Quote word for word from the line holding "tilt_deg: -6.2" to the last line below, including both, and omit any pictures.
═══
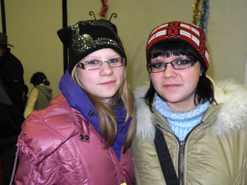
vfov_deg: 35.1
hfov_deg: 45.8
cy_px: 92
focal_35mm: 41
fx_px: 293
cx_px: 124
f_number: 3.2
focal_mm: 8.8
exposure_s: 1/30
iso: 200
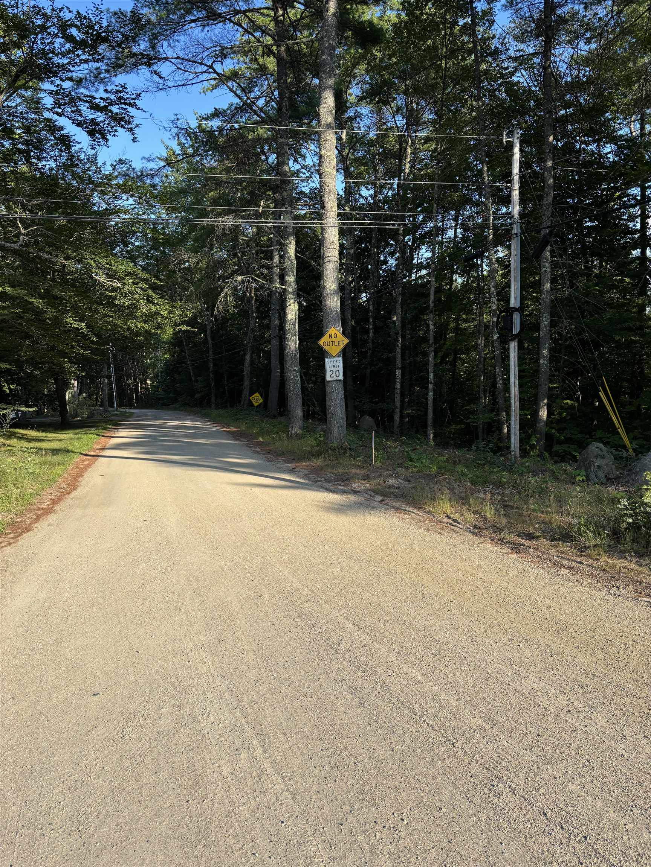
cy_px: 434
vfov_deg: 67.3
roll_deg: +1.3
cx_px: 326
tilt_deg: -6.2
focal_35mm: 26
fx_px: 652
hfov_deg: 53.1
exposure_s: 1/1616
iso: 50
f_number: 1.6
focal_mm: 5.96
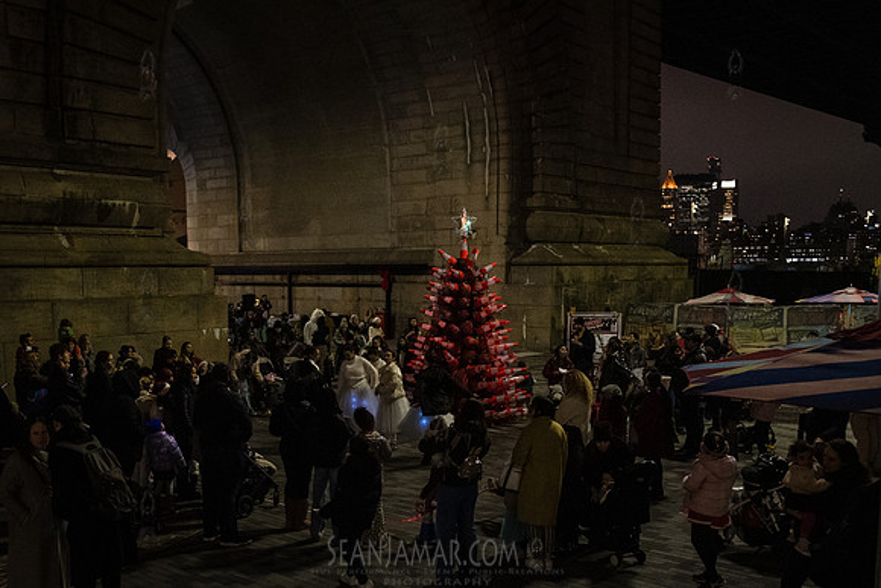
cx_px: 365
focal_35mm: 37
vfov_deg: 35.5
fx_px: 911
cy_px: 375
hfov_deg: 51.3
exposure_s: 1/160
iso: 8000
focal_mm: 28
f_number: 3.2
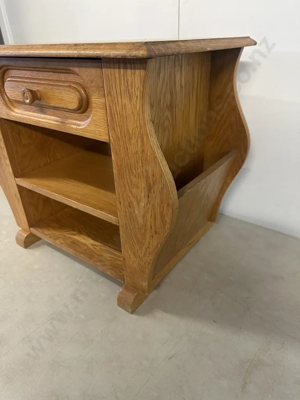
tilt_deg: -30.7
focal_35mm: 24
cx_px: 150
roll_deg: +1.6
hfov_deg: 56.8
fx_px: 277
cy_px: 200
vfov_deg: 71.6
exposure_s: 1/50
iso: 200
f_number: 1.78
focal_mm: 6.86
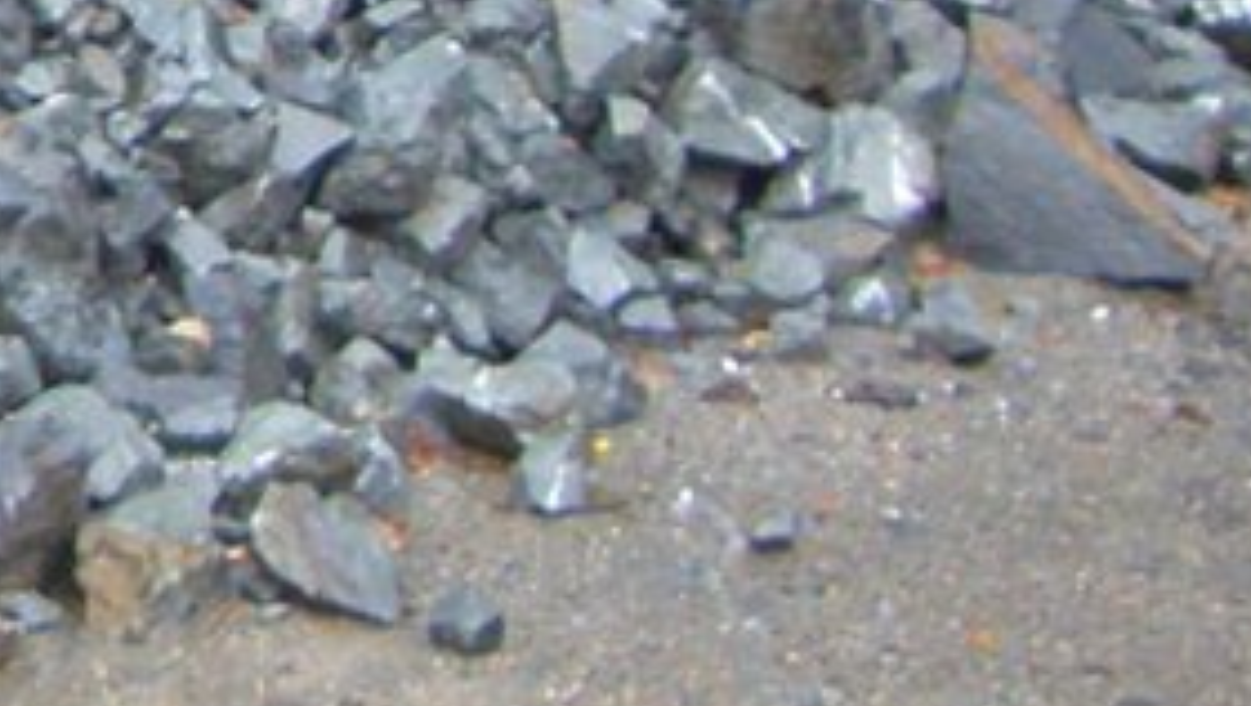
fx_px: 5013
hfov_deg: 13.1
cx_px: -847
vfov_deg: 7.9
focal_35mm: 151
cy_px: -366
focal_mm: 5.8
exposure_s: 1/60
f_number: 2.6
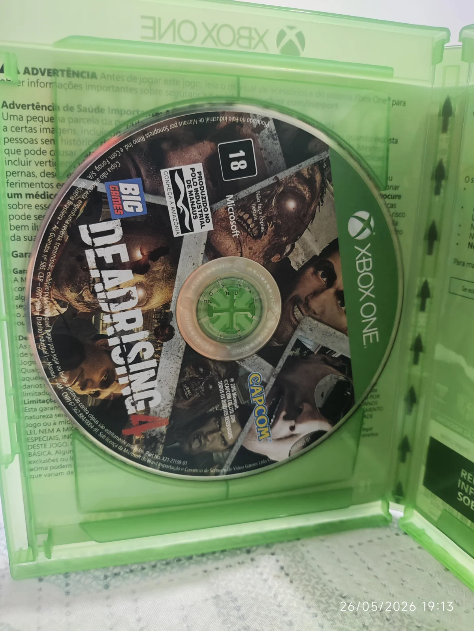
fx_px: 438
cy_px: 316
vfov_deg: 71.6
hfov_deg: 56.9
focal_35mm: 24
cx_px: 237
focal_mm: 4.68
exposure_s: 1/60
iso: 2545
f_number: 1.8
═══
## Expected output:
tilt_deg: -6.2
focal_35mm: 26
fx_px: 652
hfov_deg: 53.1
exposure_s: 1/1616
iso: 50
f_number: 1.6
focal_mm: 5.96
cx_px: 365
focal_35mm: 37
vfov_deg: 35.5
fx_px: 911
cy_px: 375
hfov_deg: 51.3
exposure_s: 1/160
iso: 8000
focal_mm: 28
f_number: 3.2
tilt_deg: -30.7
focal_35mm: 24
cx_px: 150
roll_deg: +1.6
hfov_deg: 56.8
fx_px: 277
cy_px: 200
vfov_deg: 71.6
exposure_s: 1/50
iso: 200
f_number: 1.78
focal_mm: 6.86
fx_px: 5013
hfov_deg: 13.1
cx_px: -847
vfov_deg: 7.9
focal_35mm: 151
cy_px: -366
focal_mm: 5.8
exposure_s: 1/60
f_number: 2.6
fx_px: 438
cy_px: 316
vfov_deg: 71.6
hfov_deg: 56.9
focal_35mm: 24
cx_px: 237
focal_mm: 4.68
exposure_s: 1/60
iso: 2545
f_number: 1.8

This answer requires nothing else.